13.4.09

13 ABRIL. SEVILLANO.

(Foto: Antonio Sánchez)
“En el atrio: una reunión de ciegos auténticos, hasta con placa, una jauría de chicuelos que ladra por una perra.

La iglesia se refrigera para que no se le derritan los ojos y los brazos... de los exvotos.

Bajos sus mantos rígidos, las vírgenes enjugan lágrimas de rubí. Algunas tienen cabelleras de cola de caballo. Otra usan de alfiletero el corazón.

Un cencero de llaves impregna la penumbra de un pesado olor a sacristía. Al pesignarse revive en una vieja un ancestral orangután.

Y mientras, frente al altar mayor, a las mujeres se les licua el sexo contemplando un cucifijo que sangra por sus sesenta y seis costillas, el cura mastica una plegaria como un pedazo de chewing gum”.
(Sevilla, abril, 1920)

Se llamaba Oliverio Girando.

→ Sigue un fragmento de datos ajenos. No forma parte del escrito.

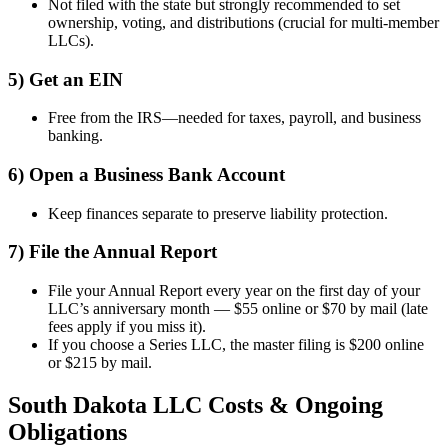
Not filed with the state but strongly recommended to set
ownership, voting, and distributions (crucial for multi-member
LLCs).
5) Get an EIN
Free from the IRS—needed for taxes, payroll, and business
banking.
6) Open a Business Bank Account
Keep finances separate to preserve liability protection.
7) File the Annual Report
File your Annual Report every year on the first day of your
LLC’s anniversary month — $55 online or $70 by mail (late
fees apply if you miss it).
If you choose a Series LLC, the master filing is $200 online
or $215 by mail.
South Dakota LLC Costs & Ongoing
Obligations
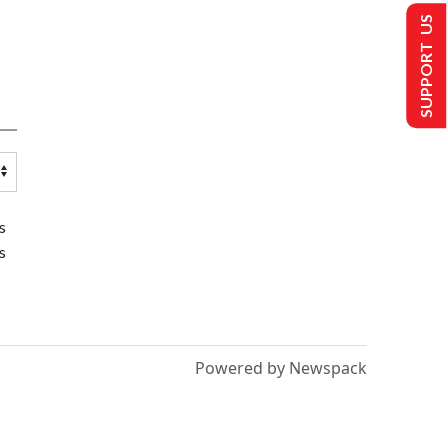
SUPPORT US
s
s
Powered by Newspack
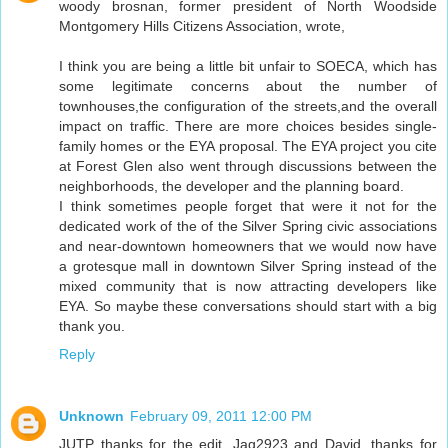
woody brosnan, former president of North Woodside
Montgomery Hills Citizens Association, wrote,
I think you are being a little bit unfair to SOECA, which has
some legitimate concerns about the number of
townhouses,the configuration of the streets,and the overall
impact on traffic. There are more choices besides single-
family homes or the EYA proposal. The EYA project you cite
at Forest Glen also went through discussions between the
neighborhoods, the developer and the planning board.
I think sometimes people forget that were it not for the
dedicated work of the of the Silver Spring civic associations
and near-downtown homeowners that we would now have
a grotesque mall in downtown Silver Spring instead of the
mixed community that is now attracting developers like
EYA. So maybe these conversations should start with a big
thank you.
Reply
Unknown
February 09, 2011 12:00 PM
JUTP thanks for the edit. Jag2923 and David, thanks for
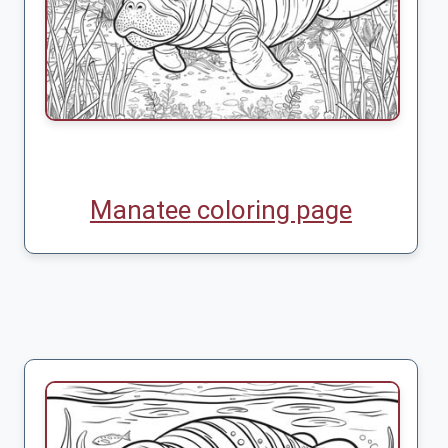
Manatee coloring page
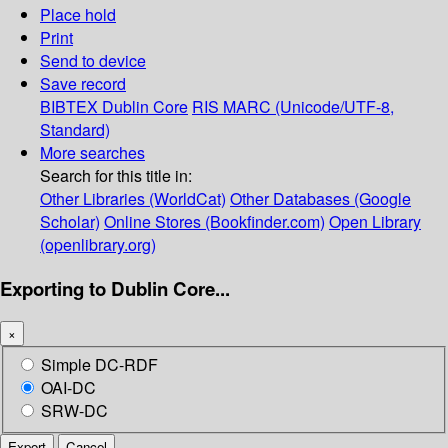
Place hold
Print
Send to device
Save record
BIBTEX
Dublin Core
RIS
MARC (Unicode/UTF-8,
Standard)
More searches
Search for this title in:
Other Libraries (WorldCat)
Other Databases (Google
Scholar)
Online Stores (Bookfinder.com)
Open Library
(openlibrary.org)
Exporting to Dublin Core...
×
Simple DC-RDF
OAI-DC
SRW-DC
Export
Cancel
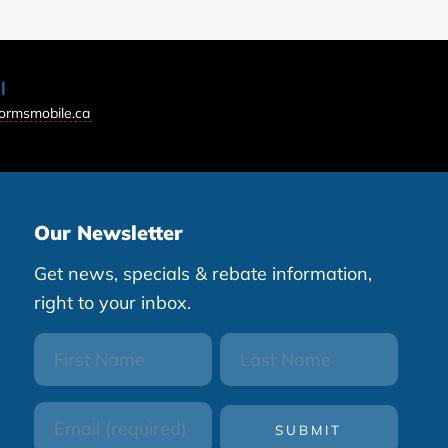
l
ormsmobile.ca
Our Newsletter
Get news, specials & rebate information,
right to your inbox.
First
Last
Name
Name
Email
(Required)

Había nacido el 17 de agosto de 1891 en Buenos Aires en el seno de una familia adinerada. Por ello viajó desde su infancia por Europa, estudió en París y en Inglaterra y escribió y publicó desde su juventud.
Colaboró en revistas que anticiparon la llegada del ultraísmo, la primera vanguardia que se desarrolló en Argentina, con las revistas Proa, Prisma y Martín Fierro, en las que también escribieron Jorge Luis Borges, Raúl González Tuñón, Macedonio Fernández y Leopoldo Marechal, la mayoría de ellos del Grupo de Florida que en contraposición al Grupo de Boedo se caracterizaba por su estilo elitista y vanguardista.
Girondo fue uno de los animadores principales de ese movimiento. Y ejerció influencia sobre poetas de las generaciones posteriores, entre ellos el surrealista Enrique Molina, con quien tradujo Una temporada en el infierno, de Arthur Rimbaud.
Sus primeros poemas, llenos de color e ironía, superan el simple apunte pintoresco y constituyen una exaltación del cosmopolitismo y de la nueva vida urbana, intentando una crítica de costumbres. En uno de sus innumerable viajes conoció Sevilla, ciudad a la que dedicó algunas de sus composiciones. Merece la pena su lectura. Una mirada diferente, nada complacida, cargada de simbolismos y de poliédricas lecturas. El texto anterior es un ejemplo. En abril de 1920 Girondo jugaba con la polisemia de la perra sevillana, ironizaba sobre los exvotos de cera, imaginaba cencerros de llaves en las manos de un sacristán, jugaba al obsesivo recuento numérico, tan propio de su estilo, contando las costillas de un Cristo en medio de una homilía masticada cual chicle. Ultraísmo que anticipaba casi el próximo surrealismo. Todo, en un libro con un sugerente título: Veinte poemas para ser leídos en un tranvía.
Una lástima... No conoció el Metrocentro

1 comentario:

Jesús Cotta Lobato dijo...

Es un texto ácido y elegante, con el estilo barroco propio del tema que trata. Lástima que sea de Girondo y no tuyo.